According to Table 4, the active vibration control is the most effective wheel squeal noise suppression method. The dithering of wheels can decrease SPL to 37 dB only in some frequency bands, but, in most bands, it is either ineffective or inductive of higher SPLs, especially in high-frequency bands. Rail dithering is beneficial in low frequencies, but it is almost ineffective in frequency bands higher than 700 Hz. Also, shunted piezoelectric patches can decrease SPL only within a limited frequency range. Active vibration control, however, causes maximum SPL reduction (65 dB), and it has proved to be effective in a wide range of frequencies. In general, it can be claimed that no previous method is adaptive enough, but the fuzzy self-tuning PID controller can be adjusted to a system according to the change in its properties.
5. Conclusion
A novel method of mitigating wheel squeal noise was developed in this study. A validated comprehensive model was also used to investigate the performance of the proposed method. The main idea was the active vibration control of squealing wheels, as the source of noise, by piezoelectric sensors and actuators attached to them. According to previous studies, squeal noise is made in the axial modes of wheels with the maximum deformation of the wheel threads. This is why piezoelectric actuators were attached to the threads.

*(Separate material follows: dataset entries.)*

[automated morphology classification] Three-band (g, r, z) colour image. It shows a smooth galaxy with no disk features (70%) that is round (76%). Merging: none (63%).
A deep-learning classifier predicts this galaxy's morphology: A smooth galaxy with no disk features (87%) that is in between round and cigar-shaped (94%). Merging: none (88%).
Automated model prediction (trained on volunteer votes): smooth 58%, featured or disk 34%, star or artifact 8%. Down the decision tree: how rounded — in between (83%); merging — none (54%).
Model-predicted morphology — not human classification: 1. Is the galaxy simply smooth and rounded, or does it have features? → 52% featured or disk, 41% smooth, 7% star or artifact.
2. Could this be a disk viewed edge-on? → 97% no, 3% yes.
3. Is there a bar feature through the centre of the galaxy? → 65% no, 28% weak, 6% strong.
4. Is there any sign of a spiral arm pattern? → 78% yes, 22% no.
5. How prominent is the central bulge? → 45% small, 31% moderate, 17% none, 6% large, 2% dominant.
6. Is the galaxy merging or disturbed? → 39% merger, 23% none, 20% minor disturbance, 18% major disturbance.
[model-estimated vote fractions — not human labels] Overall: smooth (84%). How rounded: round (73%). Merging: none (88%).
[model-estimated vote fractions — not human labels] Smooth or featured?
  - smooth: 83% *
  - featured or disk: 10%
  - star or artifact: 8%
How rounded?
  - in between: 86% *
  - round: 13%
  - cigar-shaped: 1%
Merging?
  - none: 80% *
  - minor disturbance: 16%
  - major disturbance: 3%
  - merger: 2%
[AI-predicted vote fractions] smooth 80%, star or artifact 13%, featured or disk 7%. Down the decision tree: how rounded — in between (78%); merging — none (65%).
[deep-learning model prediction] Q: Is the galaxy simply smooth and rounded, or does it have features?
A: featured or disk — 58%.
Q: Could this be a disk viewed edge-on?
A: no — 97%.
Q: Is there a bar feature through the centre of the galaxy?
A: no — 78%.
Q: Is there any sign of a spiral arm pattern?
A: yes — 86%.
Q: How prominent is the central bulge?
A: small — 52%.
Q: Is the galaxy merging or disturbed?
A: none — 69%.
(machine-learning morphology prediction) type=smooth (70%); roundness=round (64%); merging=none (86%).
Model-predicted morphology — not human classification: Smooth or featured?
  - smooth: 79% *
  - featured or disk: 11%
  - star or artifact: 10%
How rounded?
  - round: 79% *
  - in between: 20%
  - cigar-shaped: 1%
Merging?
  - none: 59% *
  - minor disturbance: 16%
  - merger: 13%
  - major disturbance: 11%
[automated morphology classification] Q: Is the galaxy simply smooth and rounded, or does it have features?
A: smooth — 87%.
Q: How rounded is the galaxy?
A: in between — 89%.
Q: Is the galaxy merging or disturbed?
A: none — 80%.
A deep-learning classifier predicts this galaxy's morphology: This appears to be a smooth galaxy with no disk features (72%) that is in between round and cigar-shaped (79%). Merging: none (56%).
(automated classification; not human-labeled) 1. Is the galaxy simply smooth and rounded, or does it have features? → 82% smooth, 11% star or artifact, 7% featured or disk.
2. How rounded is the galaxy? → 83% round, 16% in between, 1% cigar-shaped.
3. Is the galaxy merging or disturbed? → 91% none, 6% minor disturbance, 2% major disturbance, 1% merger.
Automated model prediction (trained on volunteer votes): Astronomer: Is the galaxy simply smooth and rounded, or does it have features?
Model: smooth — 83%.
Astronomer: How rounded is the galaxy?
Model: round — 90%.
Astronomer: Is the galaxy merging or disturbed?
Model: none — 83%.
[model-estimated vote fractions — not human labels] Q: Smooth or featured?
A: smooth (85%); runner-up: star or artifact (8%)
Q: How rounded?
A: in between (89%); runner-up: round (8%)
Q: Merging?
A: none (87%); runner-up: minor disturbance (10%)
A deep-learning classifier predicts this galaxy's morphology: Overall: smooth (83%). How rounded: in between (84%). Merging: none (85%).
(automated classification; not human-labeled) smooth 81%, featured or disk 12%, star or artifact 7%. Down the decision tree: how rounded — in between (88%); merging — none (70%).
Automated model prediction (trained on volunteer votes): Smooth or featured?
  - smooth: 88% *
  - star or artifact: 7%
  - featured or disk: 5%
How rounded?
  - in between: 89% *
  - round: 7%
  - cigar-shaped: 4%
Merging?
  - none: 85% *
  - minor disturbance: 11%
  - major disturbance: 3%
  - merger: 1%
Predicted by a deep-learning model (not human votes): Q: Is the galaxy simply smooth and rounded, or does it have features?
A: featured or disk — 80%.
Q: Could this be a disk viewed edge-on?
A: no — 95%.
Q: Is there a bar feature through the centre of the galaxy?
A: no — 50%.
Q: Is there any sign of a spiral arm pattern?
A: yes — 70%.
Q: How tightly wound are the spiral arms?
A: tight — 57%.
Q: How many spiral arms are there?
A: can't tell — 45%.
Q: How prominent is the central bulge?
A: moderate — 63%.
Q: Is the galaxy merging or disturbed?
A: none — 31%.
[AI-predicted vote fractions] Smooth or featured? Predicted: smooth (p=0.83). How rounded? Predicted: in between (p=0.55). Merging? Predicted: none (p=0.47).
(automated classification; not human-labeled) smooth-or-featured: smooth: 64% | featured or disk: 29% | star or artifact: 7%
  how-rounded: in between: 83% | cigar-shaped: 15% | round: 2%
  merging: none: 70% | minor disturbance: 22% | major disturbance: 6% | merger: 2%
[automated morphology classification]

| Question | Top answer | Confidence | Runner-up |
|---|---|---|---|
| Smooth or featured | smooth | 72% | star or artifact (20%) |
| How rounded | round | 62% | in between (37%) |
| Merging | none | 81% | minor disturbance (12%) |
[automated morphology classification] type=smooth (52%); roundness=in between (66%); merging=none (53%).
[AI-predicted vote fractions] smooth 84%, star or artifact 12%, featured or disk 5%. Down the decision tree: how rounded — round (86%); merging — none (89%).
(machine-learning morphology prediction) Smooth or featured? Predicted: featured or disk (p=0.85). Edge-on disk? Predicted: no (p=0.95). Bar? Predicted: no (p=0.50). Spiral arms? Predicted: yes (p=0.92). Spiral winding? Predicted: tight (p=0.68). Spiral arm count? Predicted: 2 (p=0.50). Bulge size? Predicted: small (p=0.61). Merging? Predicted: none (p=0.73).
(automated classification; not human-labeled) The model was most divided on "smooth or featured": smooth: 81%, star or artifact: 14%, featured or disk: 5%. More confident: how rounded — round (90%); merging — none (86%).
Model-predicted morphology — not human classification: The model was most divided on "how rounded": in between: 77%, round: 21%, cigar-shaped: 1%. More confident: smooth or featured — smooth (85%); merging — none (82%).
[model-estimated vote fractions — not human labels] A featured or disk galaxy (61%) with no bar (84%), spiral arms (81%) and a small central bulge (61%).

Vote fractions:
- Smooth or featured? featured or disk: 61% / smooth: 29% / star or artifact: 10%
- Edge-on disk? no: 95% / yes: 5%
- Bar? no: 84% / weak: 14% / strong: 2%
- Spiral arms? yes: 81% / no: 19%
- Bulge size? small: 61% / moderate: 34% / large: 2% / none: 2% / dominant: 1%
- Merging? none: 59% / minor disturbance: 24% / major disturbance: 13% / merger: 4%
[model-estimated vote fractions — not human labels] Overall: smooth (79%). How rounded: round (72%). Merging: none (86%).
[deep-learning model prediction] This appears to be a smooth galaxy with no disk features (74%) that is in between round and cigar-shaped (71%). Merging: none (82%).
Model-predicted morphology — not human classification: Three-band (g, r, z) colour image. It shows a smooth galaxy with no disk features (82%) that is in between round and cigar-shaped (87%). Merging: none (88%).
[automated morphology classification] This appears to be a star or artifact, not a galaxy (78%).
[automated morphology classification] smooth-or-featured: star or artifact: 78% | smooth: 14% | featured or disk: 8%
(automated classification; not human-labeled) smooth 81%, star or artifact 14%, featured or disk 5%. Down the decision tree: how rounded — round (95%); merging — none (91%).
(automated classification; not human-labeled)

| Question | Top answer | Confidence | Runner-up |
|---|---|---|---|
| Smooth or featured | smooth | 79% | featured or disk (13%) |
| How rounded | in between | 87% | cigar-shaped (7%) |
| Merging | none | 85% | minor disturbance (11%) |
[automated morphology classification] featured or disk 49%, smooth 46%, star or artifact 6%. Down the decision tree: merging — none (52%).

In addition, a fuzzy self-tuning PID controller was designed to overcome the complexity and environment dependency of the wheel squeal phenomenon. The values of ultimate period tu and ultimate gain ku, as the key parameters of the controller, were calculated to achieve the maximum sound pressure level (SPL) reduction. The sound pressure level, time history, and FRF of the lateral velocity of wheels were used to evaluate the active vibration control. It was also constantly monitored to ensure that the system would operate within the piezoelectric saturation threshold. It was found that the proposed method could completely suppress the noise in frequencies higher than 300 Hz. According to the wheel modal data, there was no wheel thread deformation on the shape of the modes in natural frequencies lower than 300 Hz. Therefore, the attached piezoelectric actuators had no effect on them. Since a frequency lower than 300 Hz is beyond human auditory sensitivity, the noise was categorized as rolling noise. According to the results, the total noise level reduced up to 12 dB in the near field and up to 15 dB in the far field. In another experiment, the performance of the proposed method was investigated for two worn wheels. Generally speaking, the wear of a wheel during operation is unavoidable, which causes a change in wheel modal data. Nevertheless, the experiment proved the good adjustment of the fuzzy self-tuning PID controller to changing conditions. Moreover, in all the frequencies, SPL reduction was achieved for the worn wheels and a new wheel.
Data Availability
The numerical data used in this research are available upon a request to the corresponding author.
Conflicts of Interest
The authors declare that there are no conflicts of interest regarding this research.